[[ Task material, beginning ]]

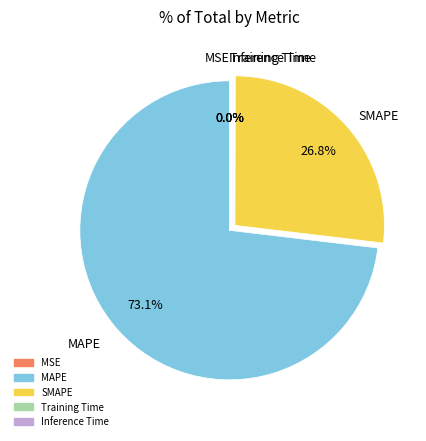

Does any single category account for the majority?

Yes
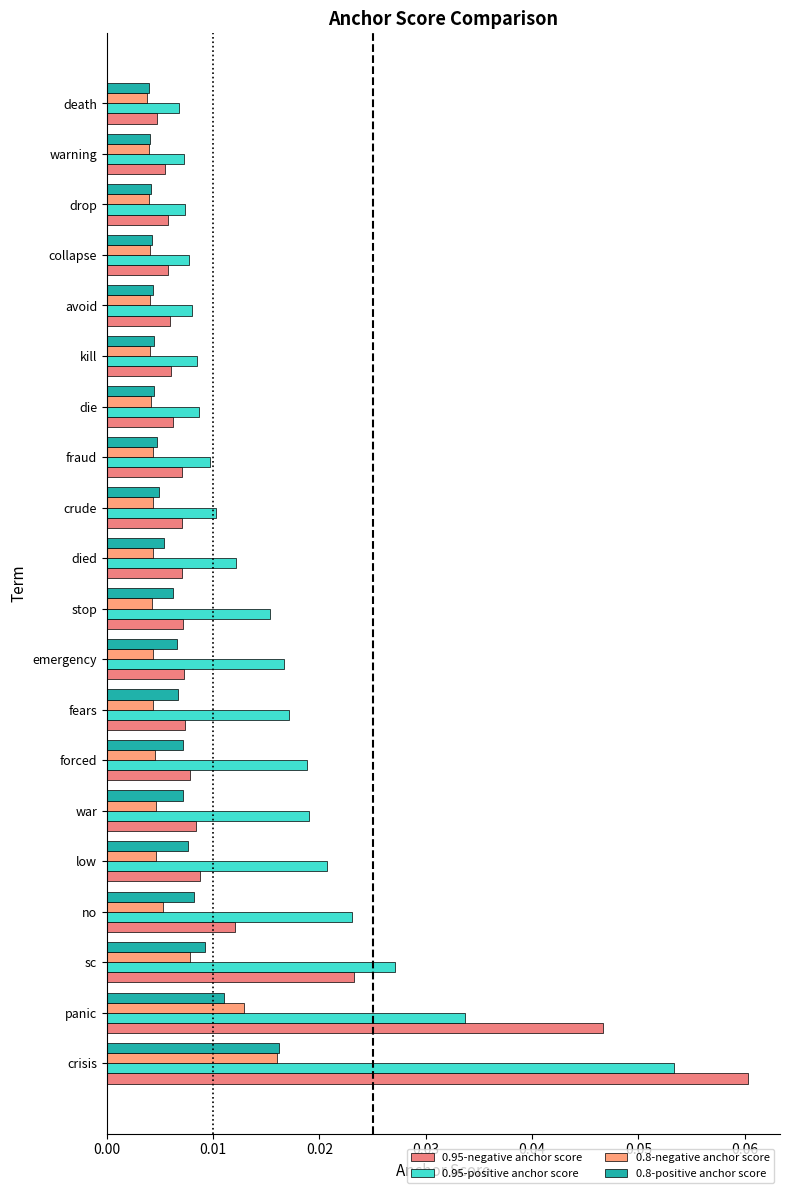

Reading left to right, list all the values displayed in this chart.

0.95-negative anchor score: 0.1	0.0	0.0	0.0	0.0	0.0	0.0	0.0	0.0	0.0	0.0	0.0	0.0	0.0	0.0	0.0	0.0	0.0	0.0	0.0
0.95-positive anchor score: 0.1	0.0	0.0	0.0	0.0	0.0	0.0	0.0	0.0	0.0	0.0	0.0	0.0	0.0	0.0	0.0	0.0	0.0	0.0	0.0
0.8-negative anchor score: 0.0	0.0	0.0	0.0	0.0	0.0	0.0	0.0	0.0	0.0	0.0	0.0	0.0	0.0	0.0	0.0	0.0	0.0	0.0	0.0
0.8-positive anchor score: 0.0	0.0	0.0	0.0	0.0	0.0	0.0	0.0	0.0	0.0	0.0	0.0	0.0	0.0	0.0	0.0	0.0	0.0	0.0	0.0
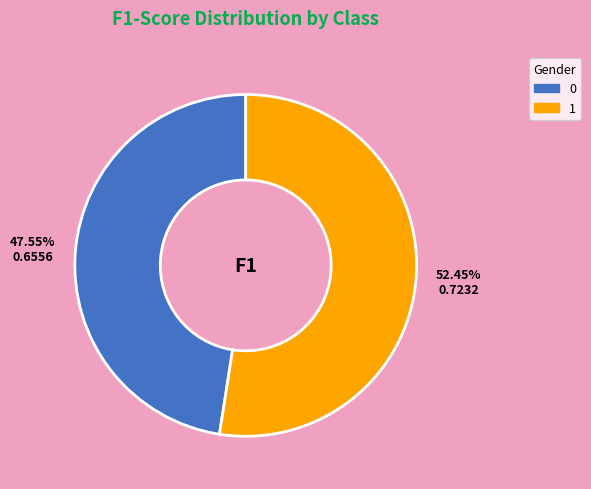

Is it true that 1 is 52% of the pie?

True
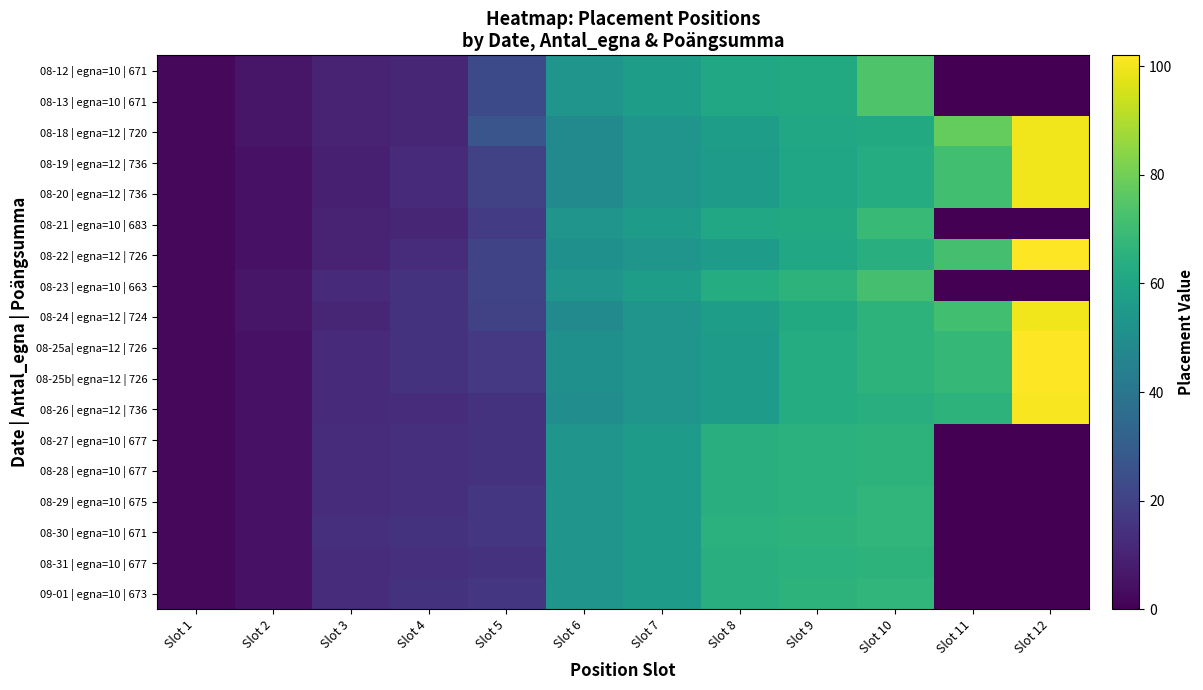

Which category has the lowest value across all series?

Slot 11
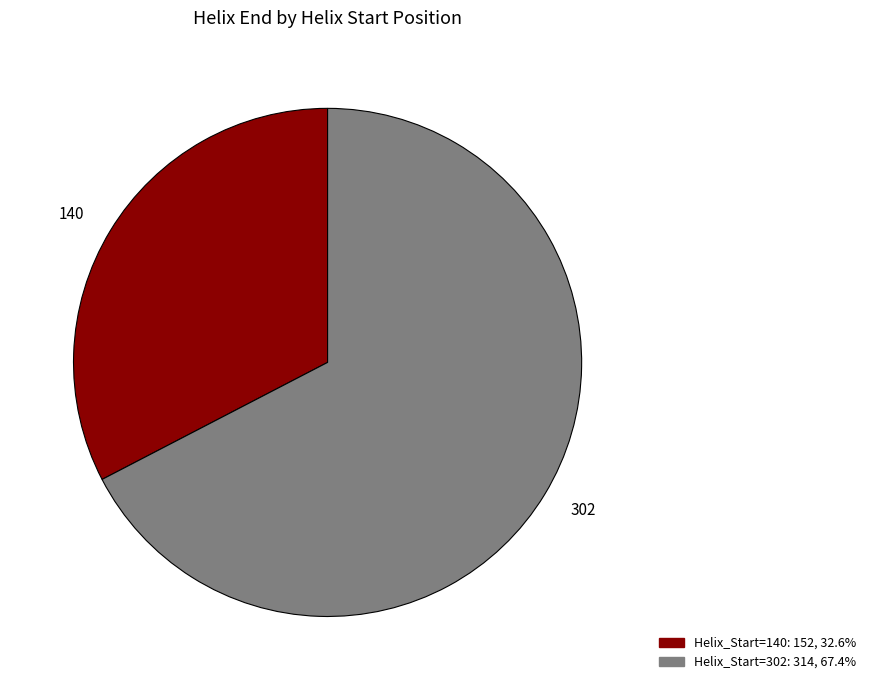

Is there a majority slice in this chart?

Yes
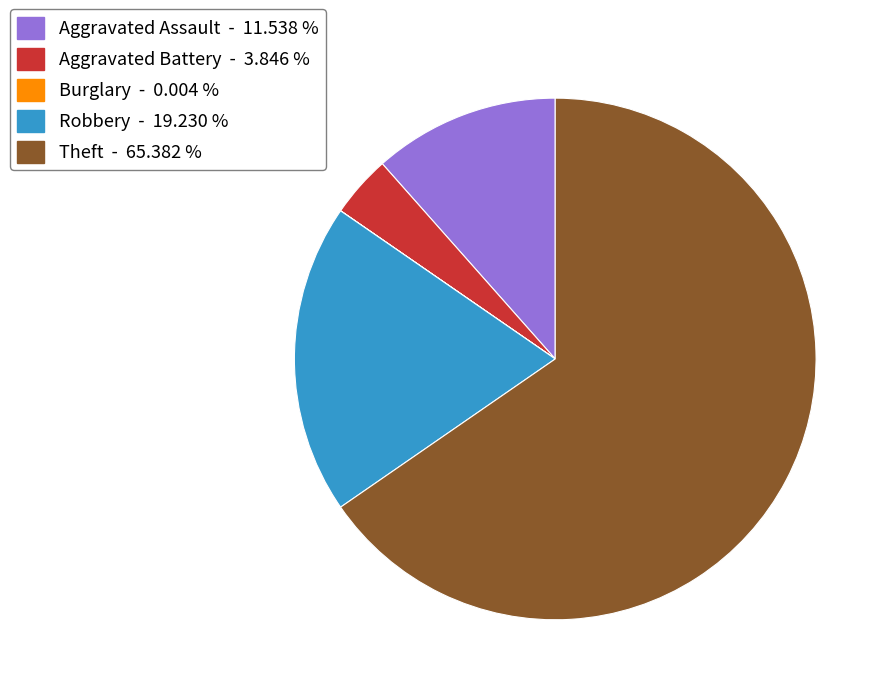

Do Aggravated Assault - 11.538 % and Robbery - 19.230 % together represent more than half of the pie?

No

[[ Task material, end ]]

*Work request:* Collect every line in the records above that contains the string "positive", and list those lines in the order they appear.

*Problem solution:*
0.95-positive anchor score: 0.1	0.0	0.0	0.0	0.0	0.0	0.0	0.0	0.0	0.0	0.0	0.0	0.0	0.0	0.0	0.0	0.0	0.0	0.0	0.0
0.8-positive anchor score: 0.0	0.0	0.0	0.0	0.0	0.0	0.0	0.0	0.0	0.0	0.0	0.0	0.0	0.0	0.0	0.0	0.0	0.0	0.0	0.0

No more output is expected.